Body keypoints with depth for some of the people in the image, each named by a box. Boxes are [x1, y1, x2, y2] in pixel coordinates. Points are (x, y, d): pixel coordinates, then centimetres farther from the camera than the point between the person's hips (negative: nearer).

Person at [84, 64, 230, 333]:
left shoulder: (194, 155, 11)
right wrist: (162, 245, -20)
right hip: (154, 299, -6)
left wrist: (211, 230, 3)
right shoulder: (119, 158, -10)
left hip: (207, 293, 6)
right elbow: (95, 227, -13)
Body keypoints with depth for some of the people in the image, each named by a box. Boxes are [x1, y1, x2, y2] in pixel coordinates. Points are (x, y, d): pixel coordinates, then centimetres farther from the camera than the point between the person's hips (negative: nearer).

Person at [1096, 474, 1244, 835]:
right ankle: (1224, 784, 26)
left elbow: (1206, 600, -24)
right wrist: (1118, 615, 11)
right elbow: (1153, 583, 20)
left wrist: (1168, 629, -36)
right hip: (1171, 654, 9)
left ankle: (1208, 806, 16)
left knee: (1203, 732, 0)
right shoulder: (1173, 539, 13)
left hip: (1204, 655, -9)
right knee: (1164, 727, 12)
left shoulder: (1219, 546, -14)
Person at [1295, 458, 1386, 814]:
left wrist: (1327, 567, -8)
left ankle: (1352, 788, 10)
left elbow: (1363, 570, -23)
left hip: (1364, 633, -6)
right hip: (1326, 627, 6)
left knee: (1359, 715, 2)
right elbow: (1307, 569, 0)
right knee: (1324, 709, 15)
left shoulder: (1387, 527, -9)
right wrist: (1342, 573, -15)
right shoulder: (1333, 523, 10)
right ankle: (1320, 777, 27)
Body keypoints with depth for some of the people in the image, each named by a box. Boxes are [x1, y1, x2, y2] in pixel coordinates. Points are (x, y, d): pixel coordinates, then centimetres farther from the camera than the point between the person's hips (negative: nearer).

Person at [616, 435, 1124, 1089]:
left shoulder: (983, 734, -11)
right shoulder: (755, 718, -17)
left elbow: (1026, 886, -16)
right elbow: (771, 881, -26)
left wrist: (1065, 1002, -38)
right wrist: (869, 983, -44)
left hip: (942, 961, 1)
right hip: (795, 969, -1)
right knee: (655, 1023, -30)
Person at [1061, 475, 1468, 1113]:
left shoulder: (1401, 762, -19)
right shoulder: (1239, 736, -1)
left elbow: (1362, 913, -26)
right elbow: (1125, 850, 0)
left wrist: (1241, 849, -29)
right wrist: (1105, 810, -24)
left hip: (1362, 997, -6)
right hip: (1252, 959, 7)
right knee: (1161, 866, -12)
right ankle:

────────────────────

Convert the material above into a JSON list of strings, one string per line, leaving out blank lines.

Result for this exercise.
[
  "Body keypoints with depth for some of the people in the image, each named by a box. Boxes are [x1, y1, x2, y2] in pixel coordinates. Points are (x, y, d): pixel coordinates, then centimetres farther from the camera than the point between the person's hips (negative: nearer).",
  "Person at [84, 64, 230, 333]:",
  "left shoulder: (194, 155, 11)",
  "right wrist: (162, 245, -20)",
  "right hip: (154, 299, -6)",
  "left wrist: (211, 230, 3)",
  "right shoulder: (119, 158, -10)",
  "left hip: (207, 293, 6)",
  "right elbow: (95, 227, -13)",
  "Body keypoints with depth for some of the people in the image, each named by a box. Boxes are [x1, y1, x2, y2] in pixel coordinates. Points are (x, y, d): pixel coordinates, then centimetres farther from the camera than the point between the person's hips (negative: nearer).",
  "Person at [1096, 474, 1244, 835]:",
  "right ankle: (1224, 784, 26)",
  "left elbow: (1206, 600, -24)",
  "right wrist: (1118, 615, 11)",
  "right elbow: (1153, 583, 20)",
  "left wrist: (1168, 629, -36)",
  "right hip: (1171, 654, 9)",
  "left ankle: (1208, 806, 16)",
  "left knee: (1203, 732, 0)",
  "right shoulder: (1173, 539, 13)",
  "left hip: (1204, 655, -9)",
  "right knee: (1164, 727, 12)",
  "left shoulder: (1219, 546, -14)",
  "Person at [1295, 458, 1386, 814]:",
  "left wrist: (1327, 567, -8)",
  "left ankle: (1352, 788, 10)",
  "left elbow: (1363, 570, -23)",
  "left hip: (1364, 633, -6)",
  "right hip: (1326, 627, 6)",
  "left knee: (1359, 715, 2)",
  "right elbow: (1307, 569, 0)",
  "right knee: (1324, 709, 15)",
  "left shoulder: (1387, 527, -9)",
  "right wrist: (1342, 573, -15)",
  "right shoulder: (1333, 523, 10)",
  "right ankle: (1320, 777, 27)",
  "Body keypoints with depth for some of the people in the image, each named by a box. Boxes are [x1, y1, x2, y2] in pixel coordinates. Points are (x, y, d): pixel coordinates, then centimetres farther from the camera than the point between the person's hips (negative: nearer).",
  "Person at [616, 435, 1124, 1089]:",
  "left shoulder: (983, 734, -11)",
  "right shoulder: (755, 718, -17)",
  "left elbow: (1026, 886, -16)",
  "right elbow: (771, 881, -26)",
  "left wrist: (1065, 1002, -38)",
  "right wrist: (869, 983, -44)",
  "left hip: (942, 961, 1)",
  "right hip: (795, 969, -1)",
  "right knee: (655, 1023, -30)",
  "Person at [1061, 475, 1468, 1113]:",
  "left shoulder: (1401, 762, -19)",
  "right shoulder: (1239, 736, -1)",
  "left elbow: (1362, 913, -26)",
  "right elbow: (1125, 850, 0)",
  "left wrist: (1241, 849, -29)",
  "right wrist: (1105, 810, -24)",
  "left hip: (1362, 997, -6)",
  "right hip: (1252, 959, 7)",
  "right knee: (1161, 866, -12)",
  "right ankle:"
]